Edmund had begged Grace Seymour to consent to be married before they left England; but the girl had some unaccountable longing for her own land, which, though he smiled at as childish, he nevertheless was too chivalrous to combat. He was to follow speedily, with George Charteris as groomsman, and an older friend, a priest bound for some of the Indian missions.

So the ocean was crossed once more, and in her own home, the beautiful marriage-gift she brought her husband, Grace Seymour was married. Mr. Ashmead, whom, with characteristic courtesy, she would not exclude from her quiet, unattended wedding, told her solemnly, as he walked by her side to her mother's grave under the thick-shaded elms, that he had had a secret once, which he wished to tell her now.

In grave wonderment she turned her eyes upon him. "My child," he said sadly, but with no shame flushing his clear cheek, "I once dreamt to have you for my own, and I waited from the moment I saw you first, standing here, bending down to look into the unfilled grave, till I saw your mind unfolding and blossoming, as in a cloistered garden, all alone; but when I knew that your faith was disturbed, my heart bled for you and for myself, for I saw that I had no spell wherewith to give you back what you had lost. And since the day your father left us, the dream faded as a thing that God had ordained not to be. So now, though our faiths are widely different, and though the memory of those times is very dear to me still, I can take your hand in all a father's freedom, and give you and your husband a father's blessing. Let us be friends for ever, Grace, will you?"

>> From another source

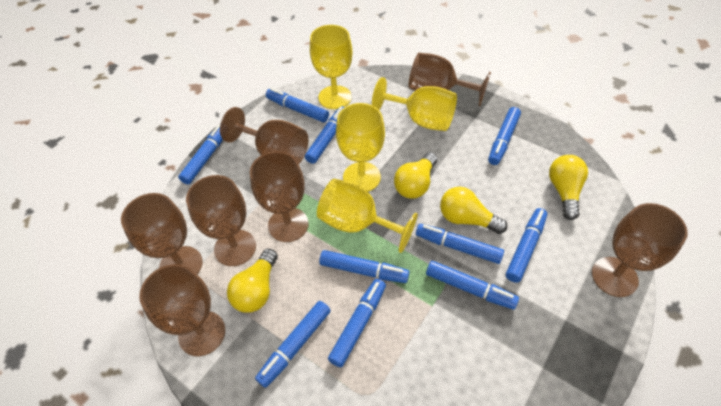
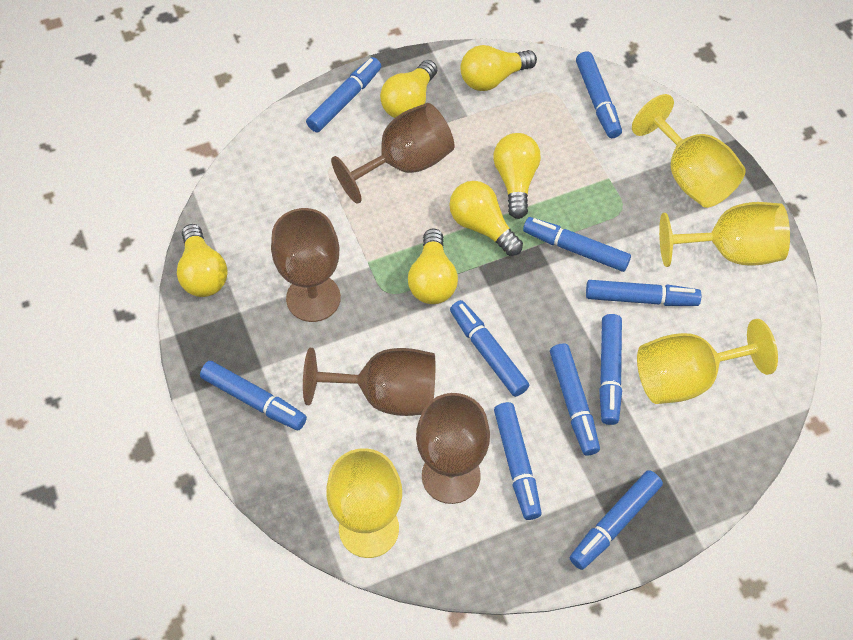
brown goblet: 7 -> 4
yellow light bulb: 4 -> 6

She had listened to him with a bright blush and attentive expression; she now took his hand, and said earnestly: "Yes, Mr. Ashmead; God bless you!"

The years sped on. Edmund Oakhurst soon owned estates that would have thrice bought the old homestead of his wife's early days; his fields were the fullest, his experiments the most successful, his men the best cared for, his profits the largest, his prosperity the most steady, in the whole country around. People left off calling him the "Britisher," and spoke respectfully of him as the "Squire"; even his religion was favorably regarded in consideration of his position and his well-known generosity. Children like himself rose up around him, and the convict's child seemed only like the elder brother of the rest. Things gradually changed, and Catholic schools and colleges made their appearance in the land. Oakhurst thought it more prudent to send his sons and his so-called nephew to American centres of Catholic education, rather than to the more advanced universities of France; but he reserved for home-teaching the nameless refinement he wished to stamp on his children. His wife was the worthy successor of her mother, whose sweet presence had once been so dear to the villagers of Walcot; only her silent influence was now directed to that end which, after death, had become that of her mother too.

When, fifteen years later, the man who had left England a convict landed in America an emigrant, he found his oldest boy studying for the priesthood, and fast and enthusiastically outstripping his companion and rival in theological learning, Oakhurst's own second son. Again another change and another joy had been added to Grace's life, when her brother, on attaining his majority, came over with his uncle, George Charteris, now a tolerably well-behaved married man, and paid her a long visit within the walls of the old home, untouched and unchanged from what he recollected, save by accumulation of mosses, and a denser growth of creepers round the gables and the porch.

They have all gone to their rest now, these friends with whom we have been treading the past—all, save the sons of Grace and Edmund, and their only daughter, who afterwards married George Howard's son and heir. The old name that had been alternately the watchword of Catholicism and Low-Churchism in Gloucestershire veered round again in their persons to its first allegiance, and contributed unwavering steadfastness to the sum of heroic courage shown forth by that army whose chiefs in England are called Newman, and Manning, and that modern S. Bernardine of Sienna, Frederick Faber.

Walcot, too, though of Puritan breeding, knows the sound of Catholic bells now, and the priest's house is the unchanged old Seymour cottage, while the pastor himself is the English convict's child.

Edmund Seymour's sacrifice had sown the first grain of which Grace Oakhurst's children reaped a hundred-fold.